[Document text — start]

Kastus Shchuka writes:
> On Sun, Oct 16, 2022 at 11:48:35AM +0100, [email protected] wrote:
> > So given $X:
> >
> > $ X=' A : B::D'
> >
> > Parameter substitution:
> >
> > $ ( IFS=' :'; dump $X )
> > $VAR1 = 'A';
> > $VAR2 = 'B';
> > $VAR3 = '';
> > $VAR4 = 'D';
> >
> > read substitution:
> >
> > $ echo "$X" | ( IFS=' :'; read a1 a2 a3 a4; dump "$a1" "$a2" "$a3"
> > "$a4" )
> > $VAR1 = 'A';
> > $VAR2 = '';
> > $VAR3 = 'B';
> > $VAR4 = ':D';
> >
> > It does look like read, which uses its own expansion routine, has
> > a bug: a2/VAR2 should be 'B' (or 'B::D') not ''.
>
> Not sure if it is a bug or a feature.
I can't think of a good reason why the output from these commands
should be different. The manpage section describing read states
clearly that it should be using the same splitting algorithm:
"separates the line into fields using the IFS parameter (see
Substitution above)".
The diff brings them into line with each other and I think accounts
for all the edge cases.
Matthew
Index: c_sh.c
===================================================================
RCS file: /src/datum/openbsd/cvs/src/bin/ksh/c_sh.c,v
retrieving revision 1.64
diff -u -p -r1.64 c_sh.c
--- c_sh.c 22 May 2020 07:50:07 -0000 1.64
+++ c_sh.c 17 Oct 2022 09:59:21 -0000
@@ -253,6 +253,7 @@ c_read(char **wp)
int expand = 1, savehist = 0;
int expanding;
int ecode = 0;
+ int hardws = 0;
char *cp;
int fd = 0;
struct shf *shf;
@@ -376,9 +377,21 @@ c_read(char **wp)

[Document text — finish]
[Entries supplied — start]

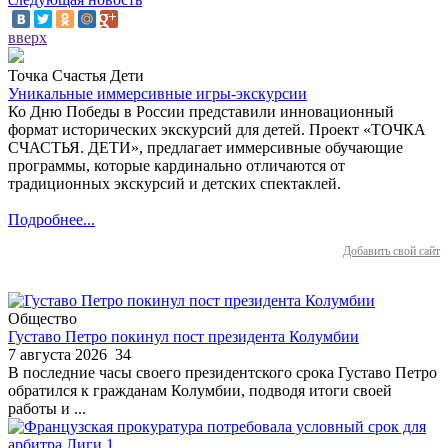
вверх
Точка Счастья Дети
Уникальные иммерсивные игры-экскурсии
Ко Дню Победы в России представили инновационный
формат исторических экскурсий для детей. Проект «ТОЧКА
СЧАСТЬЯ. ДЕТИ», предлагает иммерсивные обучающие
программы, которые кардинально отличаются от
традиционных экскурсий и детских спектаклей.
Подробнее...
Добавить свой сайт
Общество
Густаво Петро покинул пост президента Колумбии
7 августа 2026
34
В последние часы своего президентского срока Густаво Петро
обратился к гражданам Колумбии, подводя итоги своей
работы и ...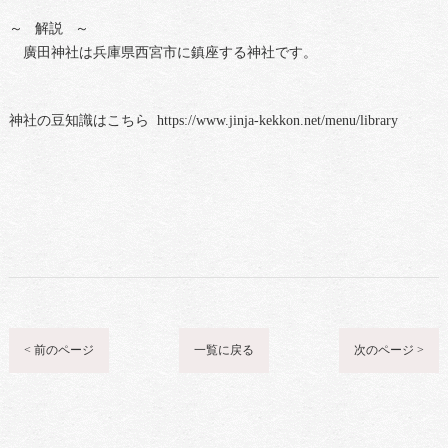
～ 解説 ～
廣田神社は兵庫県西宮市に鎮座する神社です。
神社の豆知識はこちら https://www.jinja-kekkon.net/menu/library
< 前のページ
一覧に戻る
次のページ >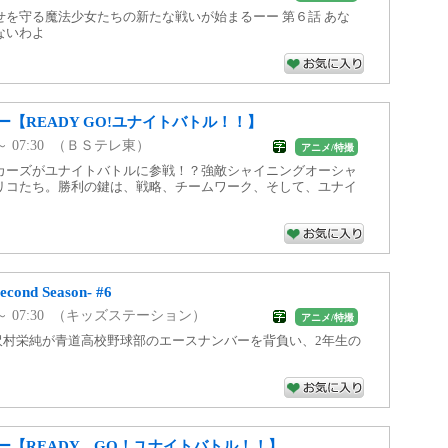
せを守る魔法少女たちの新たな戦いが始まるーー 第６話 あな
ないわよ
【READY GO!ユナイトバトル！！】
0 ～ 07:30 （ＢＳテレ東）
アニメ/特撮
カーズがユナイトバトルに参戦！？強敵シャイニングオーシャ
リコたち。勝利の鍵は、戦略、チームワーク、そして、ユナイ
ond Season- #6
00 ～ 07:30 （キッズステーション）
アニメ/特撮
 沢村栄純が青道高校野球部のエースナンバーを背負い、2年生の
ー【READY GO！ユナイトバトル！！】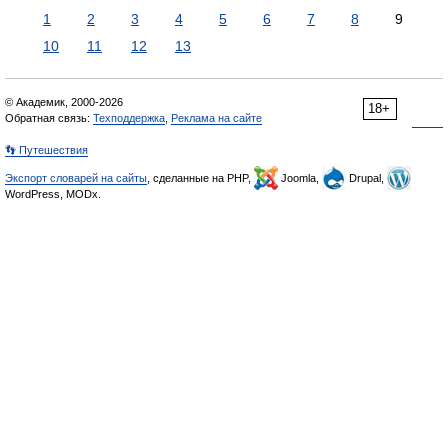
1
2
3
4
5
6
7
8
9
10
11
12
13
© Академик, 2000-2026
18+
Обратная связь:
Техподдержка
,
Реклама на сайте
👣 Путешествия
Экспорт словарей на сайты
, сделанные на PHP,
Joomla,
Drupal,
WordPress, MODx.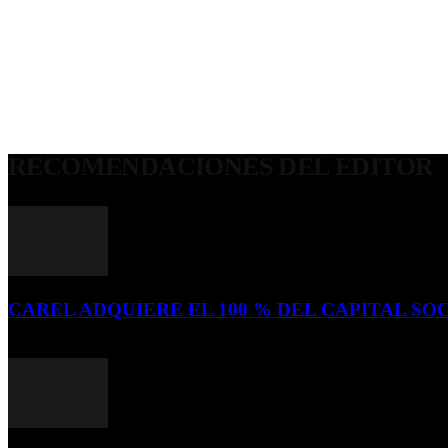
RECOMENDACIONES DEL EDITOR
CAREL ADQUIERE EL 100 % DEL CAPITAL SOC
16 de julio de 2026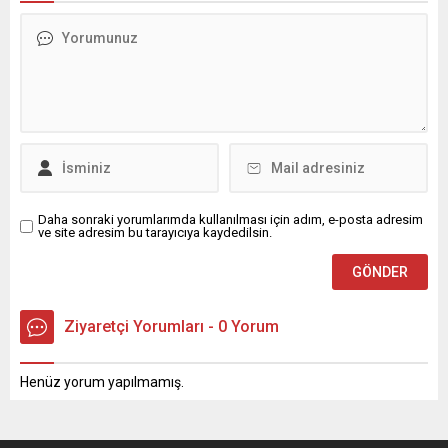
Daha sonraki yorumlarımda kullanılması için adım, e-posta adresim
ve site adresim bu tarayıcıya kaydedilsin.
Ziyaretçi Yorumları - 0 Yorum
Henüz yorum yapılmamış.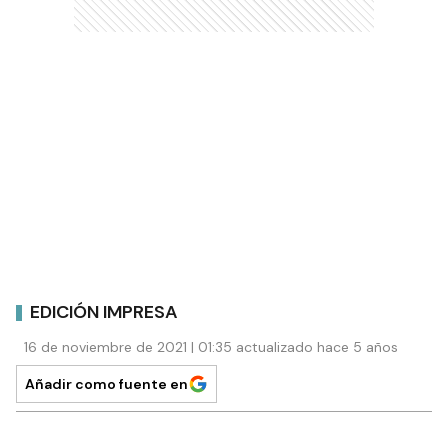
EDICIÓN IMPRESA
16 de noviembre de 2021 | 01:35 actualizado hace 5 años
Añadir como fuente en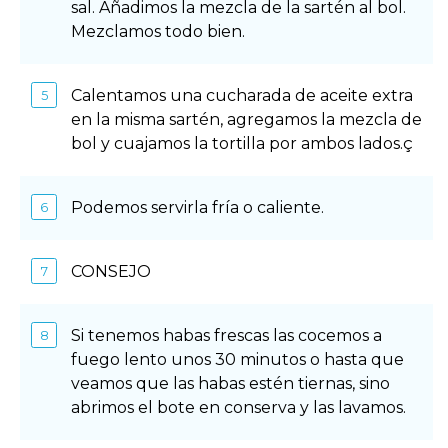
sal. Añadimos la mezcla de la sartén al bol.
Mezclamos todo bien.
Calentamos una cucharada de aceite extra
en la misma sartén, agregamos la mezcla de
bol y cuajamos la tortilla por ambos lados.ç
Podemos servirla frí­a o caliente.
CONSEJO
Si tenemos habas frescas las cocemos a
fuego lento unos 30 minutos o hasta que
veamos que las habas estén tiernas, sino
abrimos el bote en conserva y las lavamos.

[Entries supplied — finish]

**Exercise goal:**
Reproduce the passage of the ksh mailing-list thread word for word, starting with "The diff brings" and going on through "-253,6 +253,7 @@ c_read(char **wp)".

**Result for this task:**
The diff brings them into line with each other and I think accounts
for all the edge cases.
Matthew
Index: c_sh.c
===================================================================
RCS file: /src/datum/openbsd/cvs/src/bin/ksh/c_sh.c,v
retrieving revision 1.64
diff -u -p -r1.64 c_sh.c
--- c_sh.c 22 May 2020 07:50:07 -0000 1.64
+++ c_sh.c 17 Oct 2022 09:59:21 -0000
@@ -253,6 +253,7 @@ c_read(char **wp)